Premier tsar de toutes les Russies, Ivan IV Vassiliévitch, surnommé « le Terrible », règne sur la Russie entre 1547 et 1584. Il marque l’histoire comme l’un des souverains les plus redoutés et les plus énigmatiques. Tyran paranoïaque pour certains, bâtisseur d’État pour d’autres, il incarne l’ambiguïté tragique du pouvoir absolu poussé à son paroxysme.
Ivan IV Vassiliévitch, dit « le Terrible » (1530–1584)
Une enfance dans la peur
Né en 1530, orphelin très jeune, Ivan grandit au Kremlin, au cœur d’un monde de complots et de violences. Délaissé par les boyards (nobles), il développe une profonde méfiance envers les élites. À 16 ans, il se fait couronner « tsar » – un titre nouveau, dérivé du « César » romain, aux résonances impériales et religieuses. C’est le début d’un règne hors normes.
Réformateur puis bourreau
Les premières années de son règne sont étonnamment progressistes : il modernise l’armée, réforme l’administration, codifie les lois et fonde la première imprimerie russe. Il ordonne aussi la construction de la cathédrale Saint-Basile.
Mais la mort suspecte de son épouse, Anastasia, marque un tournant. Ivan devient convaincu que les boyards l’ont empoisonnée. Sa méfiance se mue en obsession. Le tsar se transforme en tyran sanguinaire. Il crée l’Opritchnina, une police personnelle qui traque, torture et exécute ses ennemis réels ou supposés. La Russie est plongée dans un climat de terreur organisé. Ivan alterne retraites spirituelles et bains de sang, justifiant chaque exécution comme une volonté divine.
La bascule dans la terreur
Après la mort de son épouse, Anastasia, en 1560, Ivan plonge dans la paranoïa. Convaincu d’un complot des boyards, il fonde l’Opritchnina : une police politique qui exécute, torture et terrorise.
En 1570, Ivan soupçonne la ville de Novgorod de trahison. Il y envoie ses Opritchniki qui massacrent plusieurs milliers d’habitants. La ville est ravagée. Femmes, enfants, prêtres sont noyés, pendus ou brûlés. Ivan se présente alors comme le bras vengeur de Dieu. Sa logique devient théologico-politique : purifier la Russie de l’intérieur.

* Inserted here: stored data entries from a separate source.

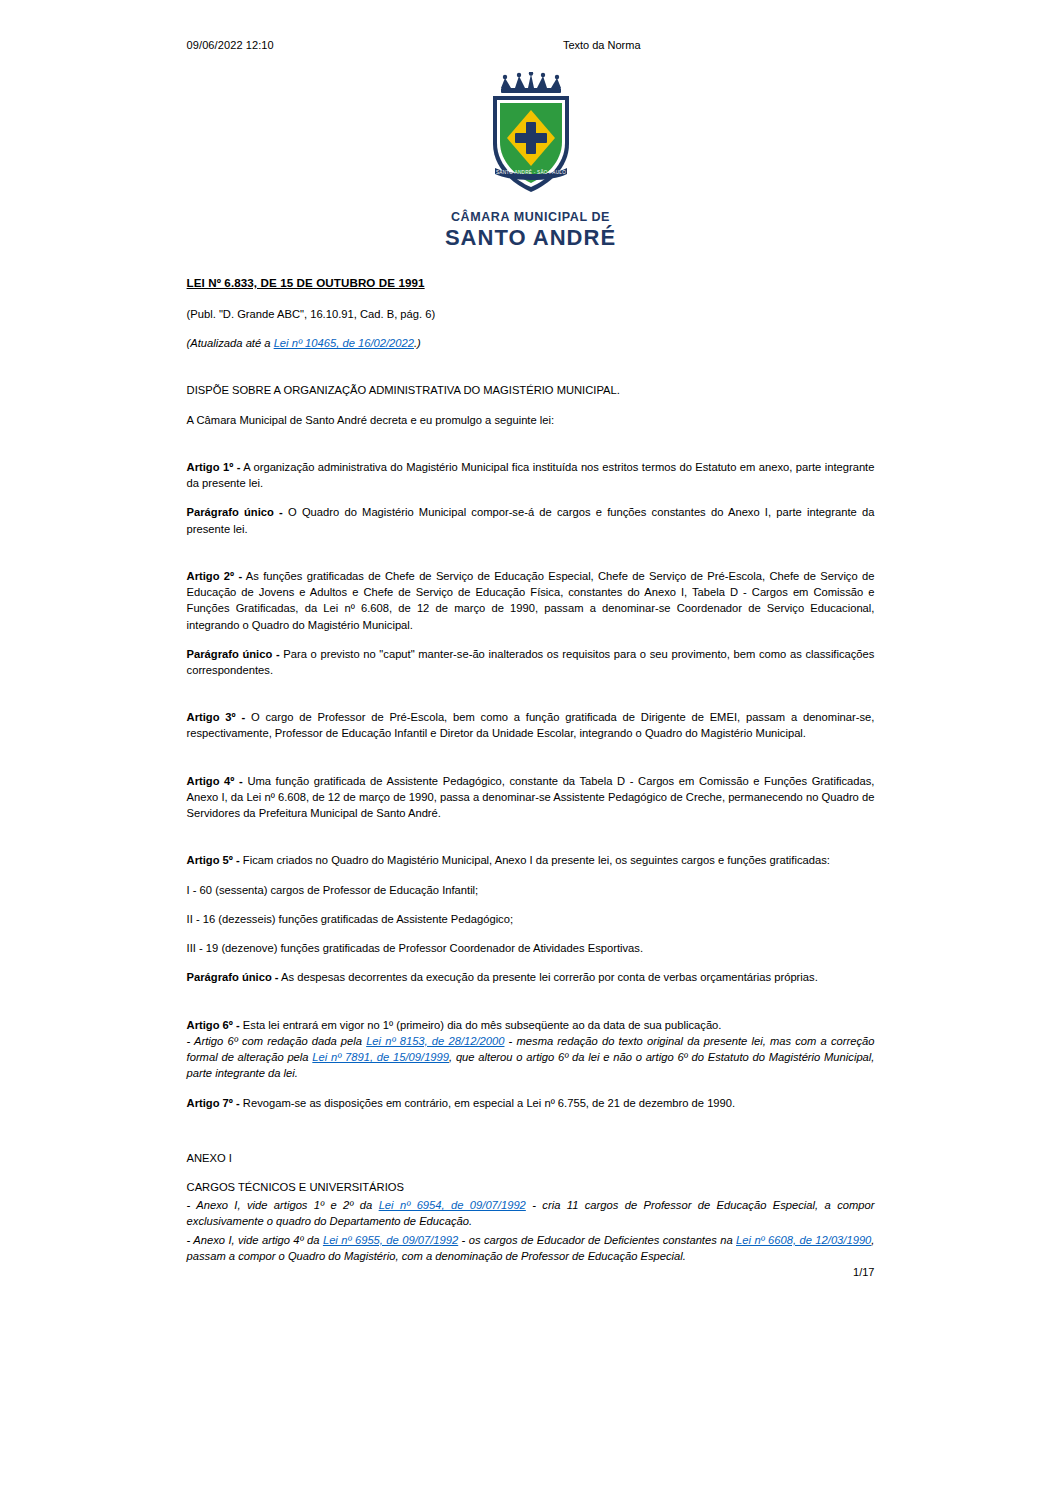09/06/2022 12:10 Texto da Norma
SANTO ANDRÉ - SÃO PAULO
CÂMARA MUNICIPAL DE SANTO ANDRÉ
LEI Nº 6.833, DE 15 DE OUTUBRO DE 1991
(Publ. "D. Grande ABC", 16.10.91, Cad. B, pág. 6)
(Atualizada até a Lei nº 10465, de 16/02/2022.)
DISPÕE SOBRE A ORGANIZAÇÃO ADMINISTRATIVA DO MAGISTÉRIO MUNICIPAL.
A Câmara Municipal de Santo André decreta e eu promulgo a seguinte lei:
Artigo 1º - A organização administrativa do Magistério Municipal fica instituída nos estritos termos do Estatuto em anexo, parte integrante da presente lei.
Parágrafo único - O Quadro do Magistério Municipal compor-se-á de cargos e funções constantes do Anexo I, parte integrante da presente lei.
Artigo 2º - As funções gratificadas de Chefe de Serviço de Educação Especial, Chefe de Serviço de Pré-Escola, Chefe de Serviço de Educação de Jovens e Adultos e Chefe de Serviço de Educação Física, constantes do Anexo I, Tabela D - Cargos em Comissão e Funções Gratificadas, da Lei nº 6.608, de 12 de março de 1990, passam a denominar-se Coordenador de Serviço Educacional, integrando o Quadro do Magistério Municipal.
Parágrafo único - Para o previsto no "caput" manter-se-ão inalterados os requisitos para o seu provimento, bem como as classificações correspondentes.
Artigo 3º - O cargo de Professor de Pré-Escola, bem como a função gratificada de Dirigente de EMEI, passam a denominar-se, respectivamente, Professor de Educação Infantil e Diretor da Unidade Escolar, integrando o Quadro do Magistério Municipal.
Artigo 4º - Uma função gratificada de Assistente Pedagógico, constante da Tabela D - Cargos em Comissão e Funções Gratificadas, Anexo I, da Lei nº 6.608, de 12 de março de 1990, passa a denominar-se Assistente Pedagógico de Creche, permanecendo no Quadro de Servidores da Prefeitura Municipal de Santo André.
Artigo 5º - Ficam criados no Quadro do Magistério Municipal, Anexo I da presente lei, os seguintes cargos e funções gratificadas:
I - 60 (sessenta) cargos de Professor de Educação Infantil;
II - 16 (dezesseis) funções gratificadas de Assistente Pedagógico;
III - 19 (dezenove) funções gratificadas de Professor Coordenador de Atividades Esportivas.
Parágrafo único - As despesas decorrentes da execução da presente lei correrão por conta de verbas orçamentárias próprias.
Artigo 6º - Esta lei entrará em vigor no 1º (primeiro) dia do mês subseqüente ao da data de sua publicação.
- Artigo 6º com redação dada pela Lei nº 8153, de 28/12/2000 - mesma redação do texto original da presente lei, mas com a correção formal de alteração pela Lei nº 7891, de 15/09/1999, que alterou o artigo 6º da lei e não o artigo 6º do Estatuto do Magistério Municipal, parte integrante da lei.
Artigo 7º - Revogam-se as disposições em contrário, em especial a Lei nº 6.755, de 21 de dezembro de 1990.
ANEXO I
CARGOS TÉCNICOS E UNIVERSITÁRIOS
- Anexo I, vide artigos 1º e 2º da Lei nº 6954, de 09/07/1992 - cria 11 cargos de Professor de Educação Especial, a compor exclusivamente o quadro do Departamento de Educação.
- Anexo I, vide artigo 4º da Lei nº 6955, de 09/07/1992 - os cargos de Educador de Deficientes constantes na Lei nº 6608, de 12/03/1990, passam a compor o Quadro do Magistério, com a denominação de Professor de Educação Especial.
1/17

En 1581, une dispute éclate entre Ivan et son fils aîné. Dans un accès de colère, il le frappe à la tempe avec son sceptre. Le jeune homme meurt quelques jours plus tard. La scène, figée par le tableau d’Ilia Répine, reste l’un des symboles les plus poignants de la folie royale. Ivan, inconsolable, ne s’en remettra jamais.
Ivan le terrible et son fils, le 16 novembre 1581 (tableau de Ilya Repine)
Héritage et ambiguïté
À sa mort en 1584, Ivan laisse un empire centralisé mais fragilisé, sans successeur clair. Son règne ouvre la voie à la « période des troubles ». Pourtant, son image continue de fasciner. Sous Staline, il est réhabilité comme un dirigeant impitoyable mais nécessaire. Encore aujourd’hui, les Russes oscillent entre admiration pour son autorité et horreur pour sa cruauté.

Je suis le tsar et Dieu me juge. Mon courroux est celui du Ciel.
Ivan IV, dit le Terrible
Cathédrale Sain Basile à Moscou
(Flickr,CC BY-SA 2.0)
Anastasia Romanovna, première épouse d'Ivan IV (peinture de George S. Stuart - CC BY-SA 3.0)
Un roi halluciné,
pas simplement fou
Ivan le Terrible ne relève pas d’une pathologie psychiatrique simple. Il incarne un pouvoir devenu hallucinatoire, fondé sur une foi mystique en sa mission, sur la paranoïa, et sur une volonté absolue de contrôle. Il est un avertissement historique : quand le pouvoir se croit divin, il peut engendrer l’enfer sur terre.